-- About this exercise --
Can you resume the summary of the MMRC multimodal dialogue benchmark, carrying on after its final sentence?

-- Source text --
-- Opening Marker --

🤖 AI Summary
This work addresses critical limitations of multimodal large language models (MLLMs) in realistic, sustained dialogues—including memory decay, delayed knowledge updating, error accumulation in reasoning, and weak refusal capability. To systematically evaluate these issues, we introduce MMRC, the first benchmark specifically designed for open-ended, multi-turn multimodal interaction. MMRC is grounded in real-world scenarios and comprises 5,120 multi-turn dialogues and 28,720 human-annotated questions, enabling comprehensive assessment across six core capabilities: information extraction, multi-turn reasoning, knowledge updating, image management, memory recall, and refusal. Extensive experiments reveal significant performance degradation across 20 state-of-the-art MLLMs in long-horizon interactions and identify four prevalent failure patterns. We further propose NOTE-TAKING, a lightweight memory-augmentation strategy, which yields an average 12.3% improvement in key capabilities across six models. MMRC establishes a new standard for evaluating MLLMs in practical deployment and provides an extensible pathway for optimization.

-- Closing Marker --

(Human pose images with coordinates)
-- Opening Marker --

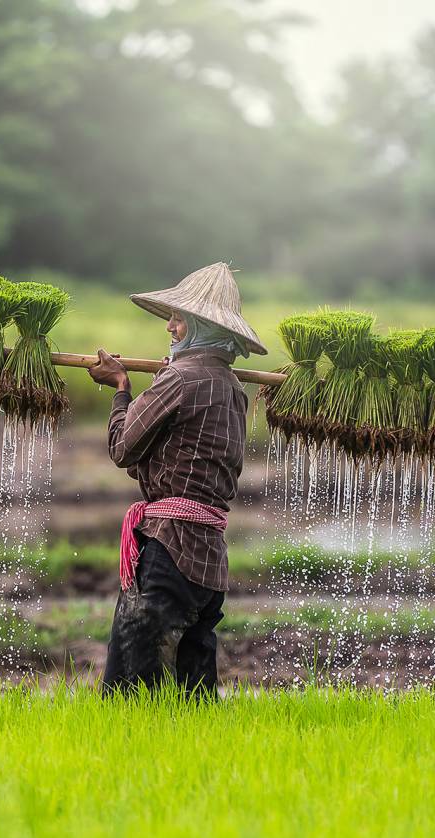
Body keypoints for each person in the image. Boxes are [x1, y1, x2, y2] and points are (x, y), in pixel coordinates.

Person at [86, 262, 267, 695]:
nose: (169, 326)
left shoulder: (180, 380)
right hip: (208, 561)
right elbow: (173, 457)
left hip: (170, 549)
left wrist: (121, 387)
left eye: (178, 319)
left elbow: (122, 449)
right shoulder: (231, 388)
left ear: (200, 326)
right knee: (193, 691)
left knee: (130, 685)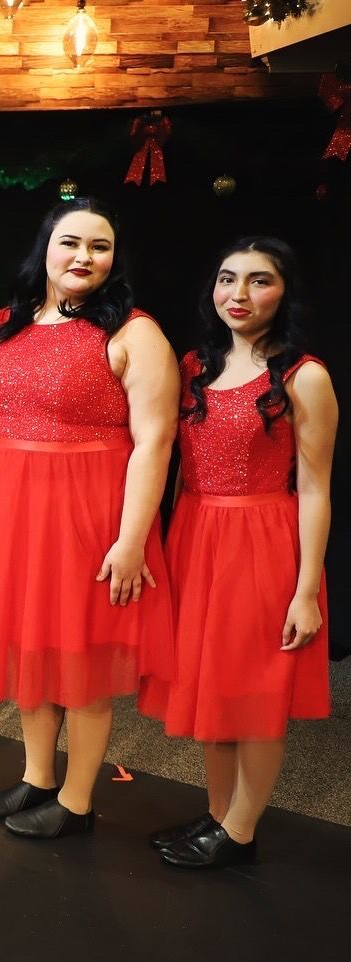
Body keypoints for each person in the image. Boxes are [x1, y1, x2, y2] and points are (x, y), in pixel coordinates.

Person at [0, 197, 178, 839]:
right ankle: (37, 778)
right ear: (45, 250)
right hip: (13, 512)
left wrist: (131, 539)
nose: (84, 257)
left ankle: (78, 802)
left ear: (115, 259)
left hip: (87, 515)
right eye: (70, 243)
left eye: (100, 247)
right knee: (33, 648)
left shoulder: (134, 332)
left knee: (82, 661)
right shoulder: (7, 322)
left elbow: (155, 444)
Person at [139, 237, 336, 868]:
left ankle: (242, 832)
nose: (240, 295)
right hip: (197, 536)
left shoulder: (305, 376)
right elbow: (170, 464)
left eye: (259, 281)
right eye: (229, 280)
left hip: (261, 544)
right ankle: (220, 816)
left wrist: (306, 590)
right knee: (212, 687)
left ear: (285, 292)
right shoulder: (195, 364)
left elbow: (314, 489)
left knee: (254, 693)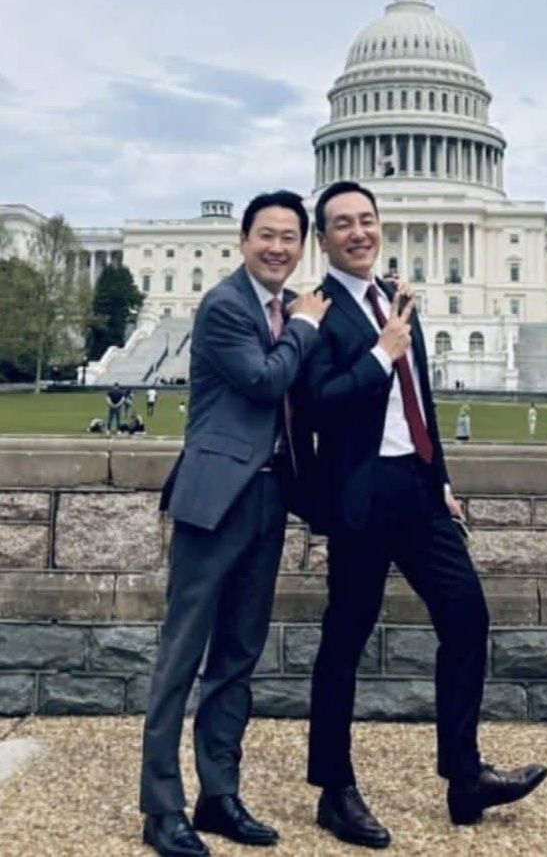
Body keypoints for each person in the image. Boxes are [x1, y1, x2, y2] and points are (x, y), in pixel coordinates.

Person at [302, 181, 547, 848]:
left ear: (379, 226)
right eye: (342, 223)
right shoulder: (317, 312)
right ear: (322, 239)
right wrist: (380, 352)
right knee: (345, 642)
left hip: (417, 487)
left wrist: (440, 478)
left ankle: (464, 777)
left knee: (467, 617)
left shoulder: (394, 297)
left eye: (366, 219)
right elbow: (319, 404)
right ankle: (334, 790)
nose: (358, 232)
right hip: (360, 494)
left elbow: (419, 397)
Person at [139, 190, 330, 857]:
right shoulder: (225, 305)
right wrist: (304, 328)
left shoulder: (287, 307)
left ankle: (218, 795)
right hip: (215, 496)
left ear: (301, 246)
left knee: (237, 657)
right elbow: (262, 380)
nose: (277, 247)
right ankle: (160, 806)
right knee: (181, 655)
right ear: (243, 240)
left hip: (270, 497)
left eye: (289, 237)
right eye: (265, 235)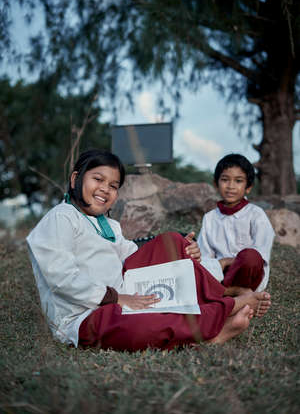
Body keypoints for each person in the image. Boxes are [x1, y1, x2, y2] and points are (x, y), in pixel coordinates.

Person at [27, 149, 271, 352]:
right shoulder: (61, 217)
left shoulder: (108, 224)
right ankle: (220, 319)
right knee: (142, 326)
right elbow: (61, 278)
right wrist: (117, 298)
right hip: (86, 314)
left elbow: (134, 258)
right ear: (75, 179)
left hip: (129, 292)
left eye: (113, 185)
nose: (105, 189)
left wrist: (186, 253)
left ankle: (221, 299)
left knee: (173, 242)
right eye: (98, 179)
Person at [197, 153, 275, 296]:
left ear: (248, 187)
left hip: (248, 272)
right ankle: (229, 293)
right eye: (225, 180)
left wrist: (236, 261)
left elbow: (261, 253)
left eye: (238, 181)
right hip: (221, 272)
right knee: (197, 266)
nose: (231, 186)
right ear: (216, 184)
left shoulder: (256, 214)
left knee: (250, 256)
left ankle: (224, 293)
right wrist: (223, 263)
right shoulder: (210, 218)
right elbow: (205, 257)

-- Closing Marker --
-- Opening Marker --

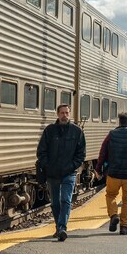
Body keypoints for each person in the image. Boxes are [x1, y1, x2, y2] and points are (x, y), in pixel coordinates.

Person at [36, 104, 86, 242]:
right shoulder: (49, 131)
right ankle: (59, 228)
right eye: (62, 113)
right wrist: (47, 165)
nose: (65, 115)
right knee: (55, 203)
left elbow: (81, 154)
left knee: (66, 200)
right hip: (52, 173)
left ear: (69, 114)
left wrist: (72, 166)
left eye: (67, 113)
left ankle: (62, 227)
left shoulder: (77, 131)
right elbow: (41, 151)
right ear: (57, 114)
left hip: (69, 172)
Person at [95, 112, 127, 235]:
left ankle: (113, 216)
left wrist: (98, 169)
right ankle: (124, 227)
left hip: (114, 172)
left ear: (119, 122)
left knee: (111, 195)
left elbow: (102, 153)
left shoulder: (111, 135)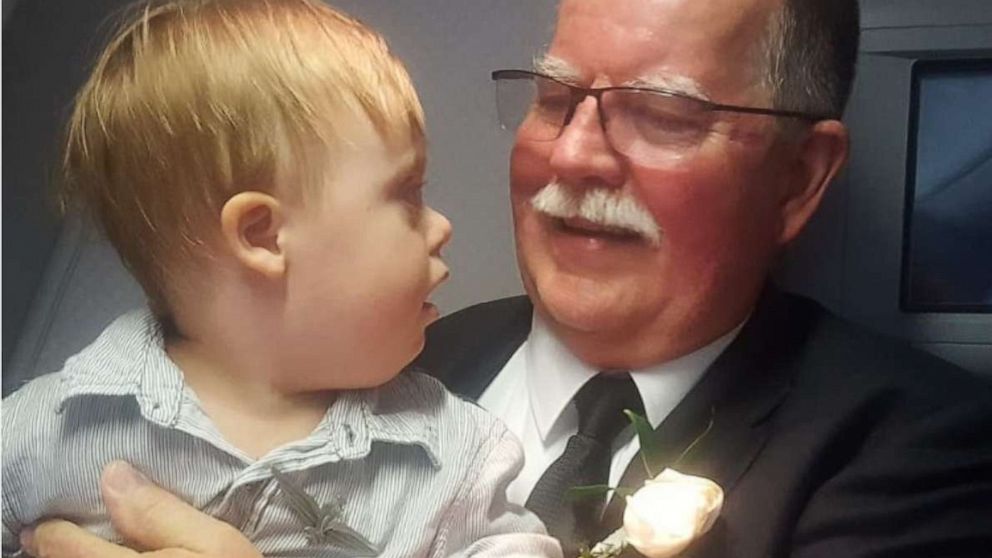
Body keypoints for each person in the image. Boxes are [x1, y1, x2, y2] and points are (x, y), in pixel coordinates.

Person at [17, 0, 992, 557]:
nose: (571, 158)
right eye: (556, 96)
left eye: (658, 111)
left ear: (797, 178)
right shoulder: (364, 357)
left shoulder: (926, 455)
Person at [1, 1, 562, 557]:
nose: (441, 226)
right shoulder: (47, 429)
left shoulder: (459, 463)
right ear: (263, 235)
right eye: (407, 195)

-- Closing Marker --
-- Opening Marker --

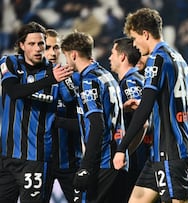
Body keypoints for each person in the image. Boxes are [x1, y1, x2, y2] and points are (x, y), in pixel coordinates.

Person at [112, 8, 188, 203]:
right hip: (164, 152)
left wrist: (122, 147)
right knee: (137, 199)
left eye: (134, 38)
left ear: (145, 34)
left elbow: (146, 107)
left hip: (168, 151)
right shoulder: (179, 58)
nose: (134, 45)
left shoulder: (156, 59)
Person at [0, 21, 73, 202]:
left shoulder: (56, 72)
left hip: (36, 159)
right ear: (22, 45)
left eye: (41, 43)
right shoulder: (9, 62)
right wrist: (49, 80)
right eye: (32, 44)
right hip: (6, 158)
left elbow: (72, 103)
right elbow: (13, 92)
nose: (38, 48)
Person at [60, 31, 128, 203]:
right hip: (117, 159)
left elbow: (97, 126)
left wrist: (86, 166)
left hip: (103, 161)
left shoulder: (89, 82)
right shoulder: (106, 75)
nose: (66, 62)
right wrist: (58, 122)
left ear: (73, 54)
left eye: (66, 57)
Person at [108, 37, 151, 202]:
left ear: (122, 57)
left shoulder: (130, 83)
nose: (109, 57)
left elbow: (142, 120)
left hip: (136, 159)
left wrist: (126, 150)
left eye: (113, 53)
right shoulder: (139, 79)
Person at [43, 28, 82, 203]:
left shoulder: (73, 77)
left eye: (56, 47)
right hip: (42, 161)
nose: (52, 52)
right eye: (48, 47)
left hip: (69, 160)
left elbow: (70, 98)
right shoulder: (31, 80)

-- Closing Marker --

-- Reply to the task --
📝 Abstract
Recent multimodal large language models (MLLMs) have demonstrated significant potential in open-ended conversation, generating more accurate and personalized responses. However, their abilities to memorize, recall, and reason in sustained interactions within real-world scenarios remain underexplored. This paper introduces MMRC, a Multi-Modal Real-world Conversation benchmark for evaluating six core open-ended abilities of MLLMs: information extraction, multi-turn reasoning, information update, image management, memory recall, and answer refusal. With data collected from real-world scenarios, MMRC comprises 5,120 conversations and 28,720 corresponding manually labeled questions, posing a significant challenge to existing MLLMs. Evaluations on 20 MLLMs in MMRC indicate an accuracy drop during open-ended interactions. We identify four common failure patterns: long-term memory degradation, inadequacies in updating factual knowledge, accumulated assumption of error propagation, and reluctance to say no. To mitigate these issues, we propose a simple yet effective NOTE-TAKING strategy, which can record key information from the conversation and remind the model during its responses, enhancing conversational capabilities. Experiments across six MLLMs demonstrate significant performance improvements.